Scientists recently discovered another powerful weather phenomenon attracted to Oklahoma: epic backward-flowing lightning bolts. Here’s what you need to know about these gigantic jets of static electricity and how scientists recently discovered the world’s most powerful one.

Lightning Strikes

The most enormous lightning bolt ever recorded did something unexpected: Instead of striking downward, etching a searing swathe of black destruction into the ground below, it streaked upward . Licking the very edge of space with its electric-sharp tongue, it shot 50 miles into the air, creating a hair-raising spectacle. Scientists refer to this kind of bolt as a “jet.” And this one was downright gigantic.

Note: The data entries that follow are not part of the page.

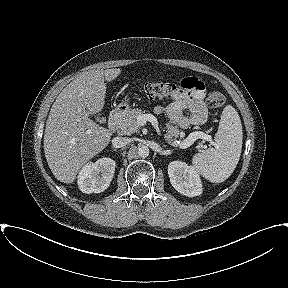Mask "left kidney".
Returning a JSON list of instances; mask_svg holds the SVG:
<instances>
[{"mask_svg":"<svg viewBox=\"0 0 288 288\" xmlns=\"http://www.w3.org/2000/svg\"><path fill=\"white\" fill-rule=\"evenodd\" d=\"M168 175L172 186L181 194L194 197L202 193L201 179L197 171L181 161L168 165Z\"/></svg>","mask_w":288,"mask_h":288,"instance_id":"left-kidney-1","label":"left kidney"}]
</instances>
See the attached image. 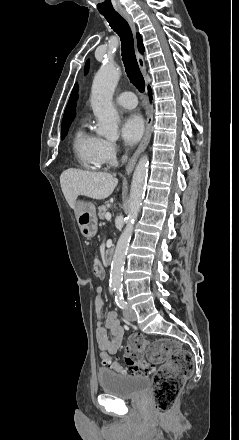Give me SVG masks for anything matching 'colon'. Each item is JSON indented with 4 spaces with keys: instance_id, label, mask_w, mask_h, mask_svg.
Wrapping results in <instances>:
<instances>
[{
    "instance_id": "obj_1",
    "label": "colon",
    "mask_w": 239,
    "mask_h": 440,
    "mask_svg": "<svg viewBox=\"0 0 239 440\" xmlns=\"http://www.w3.org/2000/svg\"><path fill=\"white\" fill-rule=\"evenodd\" d=\"M93 273L102 277L103 267L98 259L93 261ZM148 349L149 360L144 358ZM125 366L113 361L116 372L154 373L152 396L156 411L164 415L175 404L185 381L194 366L192 354L171 339H159L152 343L141 334H132L124 349ZM159 365L157 369L155 366Z\"/></svg>"
}]
</instances>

Upward streaming white-light jets prove incredibly rare. There are only about 1,000 instances worldwide each year. And unlike your average earthbound bolt, they are far more powerful. On average, they contain 50 times more energy. But that’s nothing compared to the Oklahoma jet.

The Most Powerful Lightning

The world’s most impressive lightning strike lit up the skies of Oklahoma in 2018. But it would take four years for scientists to offer up an analysis of its potency. They did this by analyzing its radio-wave emissions along with radar and satellite data. What they discovered is shocking (pun intended).

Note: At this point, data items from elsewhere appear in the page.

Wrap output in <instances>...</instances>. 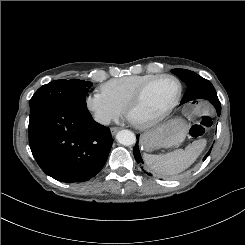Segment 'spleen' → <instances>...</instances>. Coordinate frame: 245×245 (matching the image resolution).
<instances>
[{
	"instance_id": "3e777b00",
	"label": "spleen",
	"mask_w": 245,
	"mask_h": 245,
	"mask_svg": "<svg viewBox=\"0 0 245 245\" xmlns=\"http://www.w3.org/2000/svg\"><path fill=\"white\" fill-rule=\"evenodd\" d=\"M206 141L196 140L184 150L177 149L165 155H143L146 165L155 173L163 177H175L180 172L190 167L200 156Z\"/></svg>"
}]
</instances>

During the sky-piercing strike, 300 coulombs of energy were transferred from the origin point at the top of the cloud to the lower edges of space, an area known as the ionosphere. (The ionosphere is a layer of charged particles that delineates between the vacuum of space and Earth’s upper atmosphere.) Compared to your average lightning bolt with an output of 5 coulomb, that’s 60 times more powerful!

Recording the World’s Most Powerful Strike

Apart from the incredible size and power of the strike, scientists were amazed at their luck in capturing this data in the first place. It all started when a Texas-based scientist recorded footage of the massive lightning bolt.

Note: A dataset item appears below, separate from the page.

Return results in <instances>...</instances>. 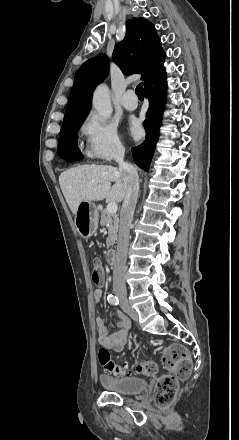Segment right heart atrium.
<instances>
[{"mask_svg":"<svg viewBox=\"0 0 239 440\" xmlns=\"http://www.w3.org/2000/svg\"><path fill=\"white\" fill-rule=\"evenodd\" d=\"M81 130L85 139L84 155L88 159L111 161L123 153L115 126L95 112L85 118Z\"/></svg>","mask_w":239,"mask_h":440,"instance_id":"right-heart-atrium-1","label":"right heart atrium"}]
</instances>
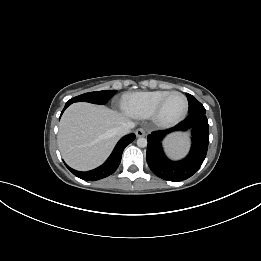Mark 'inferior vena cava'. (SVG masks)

After reviewing the video, researchers realized the event happened near the center of a lightning mapping array (LMA). An LMA is a network of radio antennas that record lightning strikes’ times and locations. Besides collecting data from this LMA, the researchers identified several weather radar systems in close proximity. Coupled with recordings from weather-watching satellites, they had everything they needed for one of the most in-depth analyses of lightning ever undertaken.

What Goes Up

Not only did they use this data to measure the size and power of the jet, but they also discovered that it was the result of smaller structures known as streamers which developed at the tip of the lightning bolt, forging a direct electrical connection to the ionosphere. Of course, this still leaves the broader question of why lightning sometimes flows up instead of down.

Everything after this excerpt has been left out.